Sin embargo, no puede detenerse en algunos párrafos; encuentra en ellos un acorde profundo y misterioso. Tal pareciera que Billie hubiese ya presentido su fin.
Su situación económica había mejorado. Su madre había decidido pasarle la renta de algunas casas que había dejado su padre. Eso le permitió prolongar su estancia en Europa, quedarse dos años más en Roma en condiciones muy holgadas, viajar después por Grecia, por Turquía y Europa Central, y luego instalarse en Londres, donde fue durante un año lector en la Universidad.
A Inglaterra le llegaron noticias muy confusas de Raúl. Había abandonado la arquitectura, la historia del arte, su trabajo sobre la evaluación de las formas. Se había refugiado en Xalapa donde daba un cursillo, no en la escuela de literatura sino en la de teatro, la misma donde en la actualidad enseñaba Leonor; un curso muy menor sobre historia de la escenografía. Alguien le hizo saber que debía mucho. Billie se había quedado en Roma, había tenido un hijo y se había lanzado tras su hombre a Xalapa, decidida a legalizar su situación.
Un día, años después, lo volvió a ver en México, en casa de los Rueda, unos amigos comunes. Cuando llegó, ya Raúl estaba muy borracho; le reprochó con resentimiento no haberlo buscado. Se defendió como pudo; había ido a Xalapa sólo una vez a visitar a su madre y a arreglar algunos asuntos y no los había encontrado. La sirvienta le explicó que él y Billie pasaban unos días en Veracruz. Raúl dio muestras de no creerle; estaba desencajado, previamente envejecido, muy nervioso, vestía mal, casi como un mamarracho. Le sorprendió muy desagradablemente el color casi negruzco de los labios. Había, dijo, abandonado las clases.
– Eso no fue sino una vacilada -comentó y añadió que había conseguido después un trabajo muy cómodo en la biblioteca, una especie de asesoría para la compra de libros de arte y arquitectura. Le volvió a reprochar con insistencia de borracho no haber ido a verlo. Dijo que sabía que viajaba con frecuencia a Xalapa (lo cual no era cierto) y no había sido capaz de ir a conocer a su hijo.

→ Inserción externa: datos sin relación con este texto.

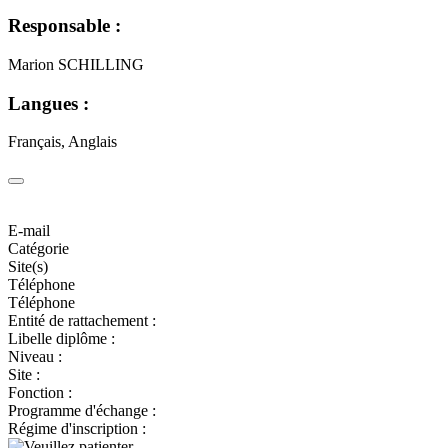
Responsable :
Marion SCHILLING
Langues :
Français, Anglais
E-mail
Catégorie
Site(s)
Téléphone
Téléphone
Entité de rattachement :
Libelle diplôme :
Niveau :
Site :
Fonction :
Programme d'échange :
Régime d'inscription :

Cuando le preguntó si le había resultado fácil a Billie la adaptación a las nuevas circunstancias le respondió con furia que no tenía por qué preocuparse de ella. Si realmente le hubiera interesado saber cómo estaban habría ido a visitarlos. Estaba francamente imposible; después de vociferar un buen rato y beber casi hasta la inconsciencia alguien tuvo que acompañarlo a un sitio de taxis, pues no quiso subir al coche de ninguno de los presentes.
Supo poco después que Billie había ido a México y tratado de localizarlo. Sin embargo no hizo ningún intento de comunicarse con ella. Hubiera sido fácil conseguir su teléfono y llamarla, pero se la imaginó igual de deshilachada que Raúl, y si ya como señorita sabihonda le había resultado un fastidio, la nueva encarnación que le suponía le resultaba francamente aberrante.
Un día en que fue a Xalapa a arreglar los trámites de su nuevo puesto en la Universidad se la encontró en la calle por azar. Bajaba por la calle de Clavijero, con paso atropellado; movía un brazo frente a ella como si discutiera con fantasmas; bajo el otro llevaba un abultado legajo de partituras y carpetas. Se enteró de que Raúl se había marchado de la ciudad. Al parecer cuando lo había visto en México iba ya de huida. Billie daba clases de inglés y de literatura inglesa en la Universidad, hacía traducciones. Se ganaba, según le dijo, a duras penas la vida. La acompañó hasta una casita: de dos pisos en las afueras, bastante agradable, donde vivía con su hijo, y con una sirvienta a quien llamaba “Madame”, una india de ojos verdes muy vivos.
Su hermana le dijo, cuando le contó el encuentro con Billie y la visita a su casa, que aquella Madame era una curandera muy conocida en la región. No tenía buena fama; la habían corrido de varios pueblos, de Xico, de Banderilla, por practicar la brujería.